The owners of the joint ventures are all members of the Pennsylvania-New Jersey-Maryland Interconnection Association ("PJM"), which operates as a regional economic dispatch center. Its dispatchers select, on an hourly basis, the cheapest source of energy available from any Pool member or other Pool participant to serve the next increment of demand for electricity. PJM members retain the right to designate the output of generating units they own for the benefit of their own customers. Pool interchange functions as a residual market, under which energy needs--that Pool participants have not arranged to satisfy from their own generating resources or from contract energy purchases--are met through the most economic uncommitted generating resources of any PJM participant.

The Department's decision was stated in a business review letter issued by Joel I. Klein, Assistant Attorney General in charge of the Antitrust Division.

Klein indicated, "it does not appear that the joint ventures' proposal to bid their electric power output on a price, rather than regulated cost, basis will have any anticompetitive effect."

"Since the joint ventures' capacity would not be sufficient to serve even ten percent of the market," Klein concluded that they would not be able to control market prices by themselves.

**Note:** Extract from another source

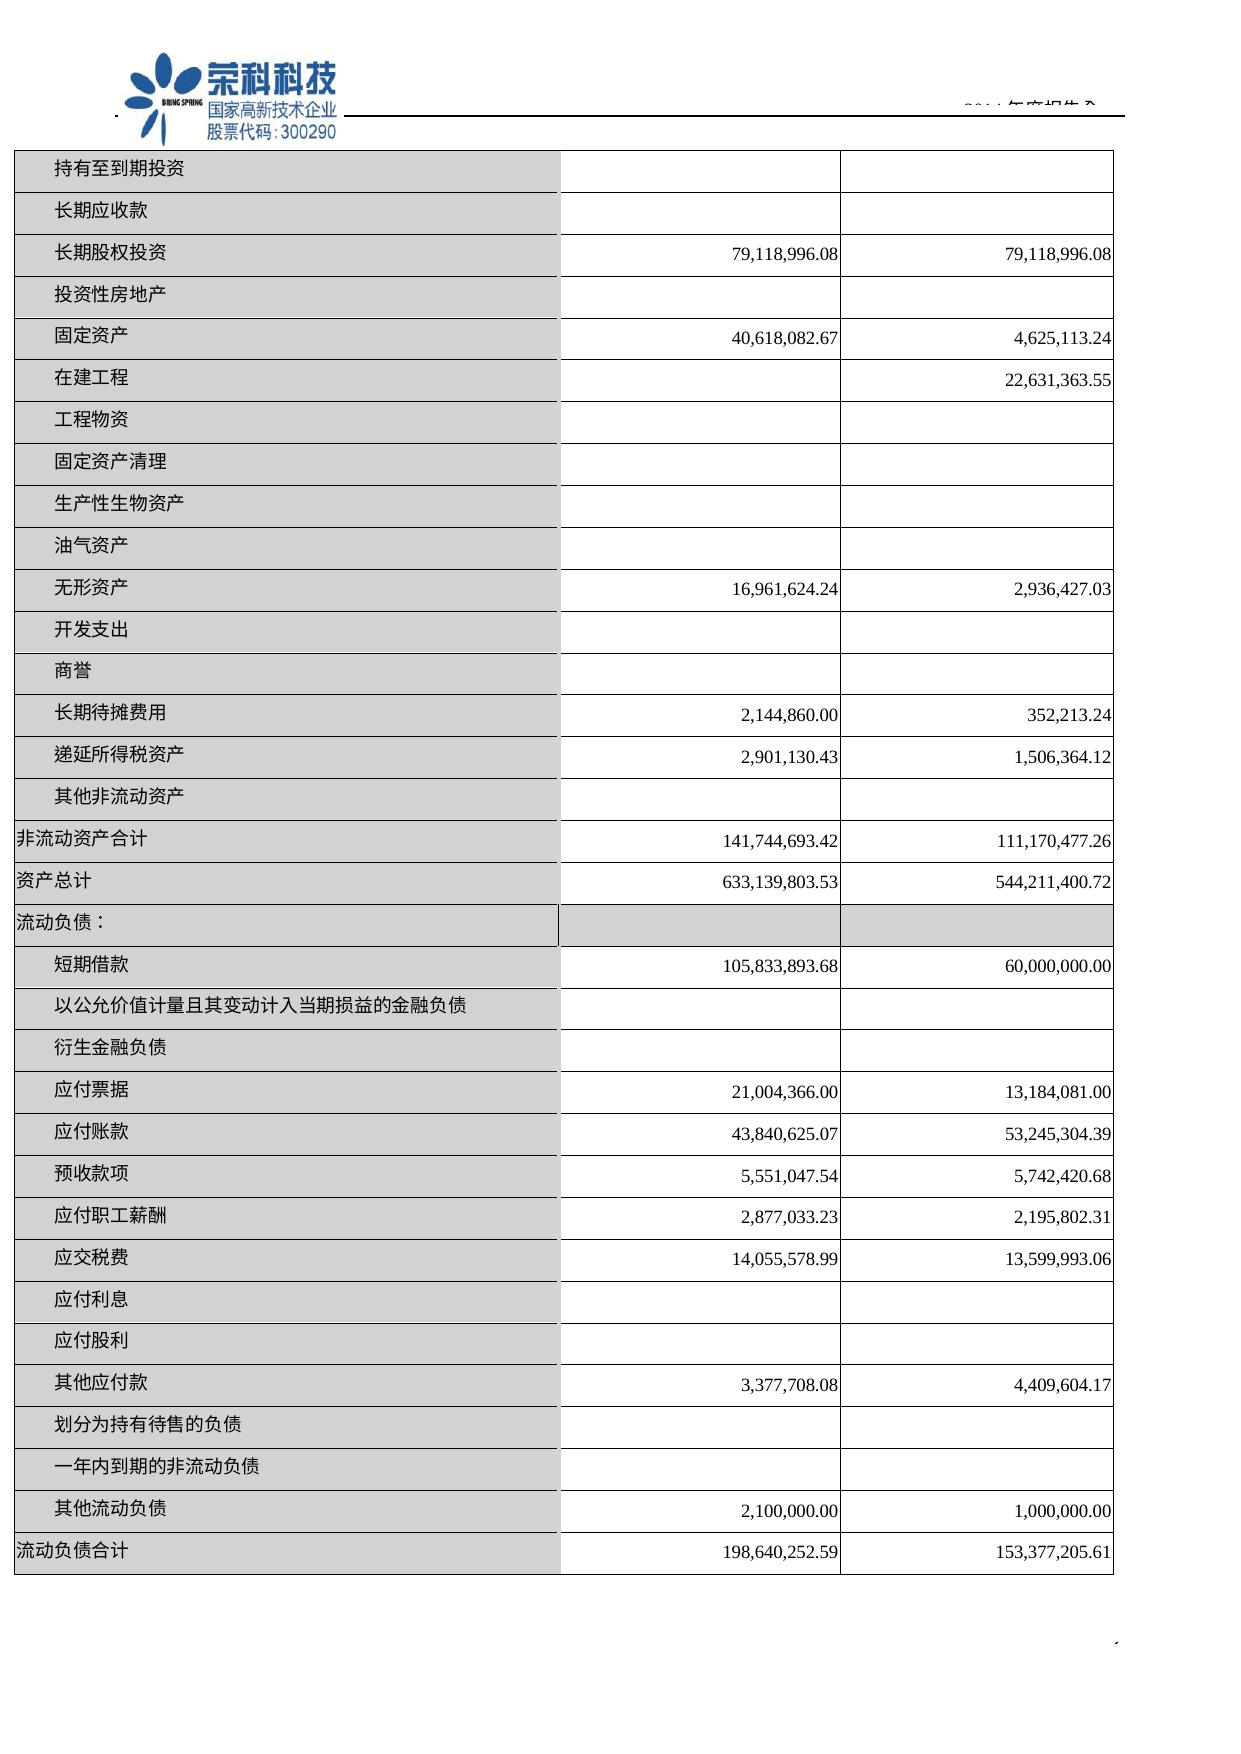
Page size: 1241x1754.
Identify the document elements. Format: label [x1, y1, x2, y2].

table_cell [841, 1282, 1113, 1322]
picture [118, 51, 344, 147]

On April 1, 1997, the Federal Energy Regulatory Commission (FERC) approved a revision of the original PJM Agreement which modifies the pricing of Pool interchange. Pool interchange is now priced on the basis of hourly "market clearing" prices. The market clearing price is the reported variable cost of the most expensive resource that the Independent System Operator (ISO) calls on in an hour to satisfy demand for Pool interchange in that hour. Any PJM Pool participant whose generating units supply Pool interchange in a given hour receives the market clearing price for that hour, and any PJM Pool participant whose customers consumed Pool interchange in the hour pays that same market clearing price, regardless of their actual bid amount.

On July 14, 1997, PJM members proposed a further modification of pricing for Pool interchange that would permit each PJM Pool participant to bid to supply energy to PJM at any price that Pool participant deems appropriate, rather than at cost. Under the new proposal, PJM's current dispatch method would then apply to such discretionary bids.

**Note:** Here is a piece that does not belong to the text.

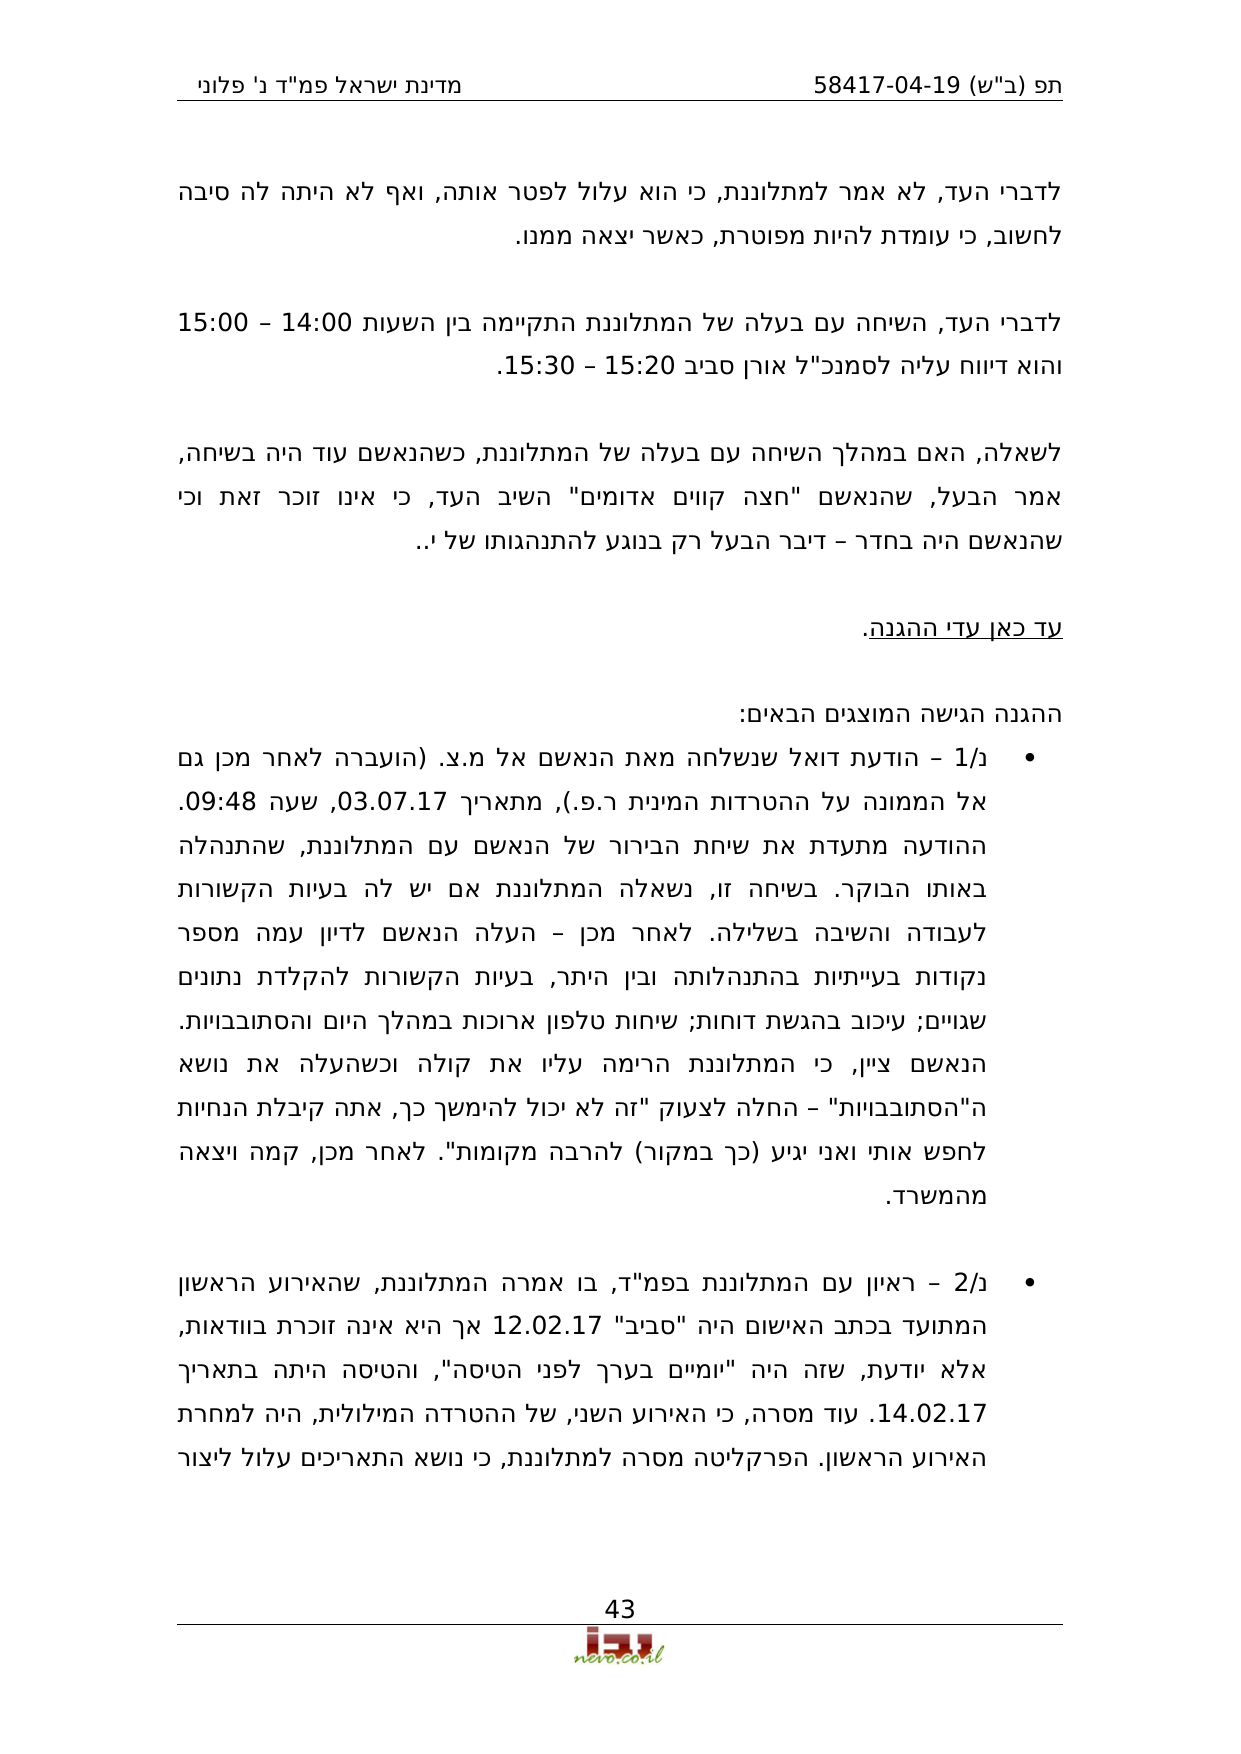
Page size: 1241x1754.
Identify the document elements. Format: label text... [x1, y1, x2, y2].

In order for the new proposal to take effect, FERC would have to determine that the Pool members either lack market power over the sale of electric energy in Pool interchange or have adequately reduced any market power they may possess. The proposed changes in PJM would allow the joint ventures to bid their output based on the price they are willing to accept rather than their regulatory costs.

To avoid the risk that the joint ventures might be used as an mechanisms for collusion between or among their owner/rivals, they and their owners will observe information flow limitations designed to avoid anticompetitive information exchanges.

The joint ventures' bids to PJM or the ISO will be prepared by an internal Project Office. No owner will communicate any information to the joint ventures about any bid that the owner intends to submit to PMJ or the ISO. Information regarding bids which the joint ventures have submitted to PJM or the ISO will not be available for review by any owner until after the deadline for submission of competing bids. In addition, all owners of the joint ventures have pledged to adhere to a Code of Conduct that expressly enjoins them from discussing with each other their independent prices, marketing plans, costs and other competitively significant information.

Under the Department's business review procedure, a person or organization may submit a proposed action to the Antitrust Division and receive a statement as to whether the Division will challenge the activity as a violation of federal antitrust laws.

A file containing the business review request and the Department's response may be examined in the Legal Procedure Unit of the Antitrust Division, Suite 215, Liberty Place, 325 7th Street, N.W., Washington, D.C. 20530. After a 30-day waiting period, the document supporting the business review will be added to the file.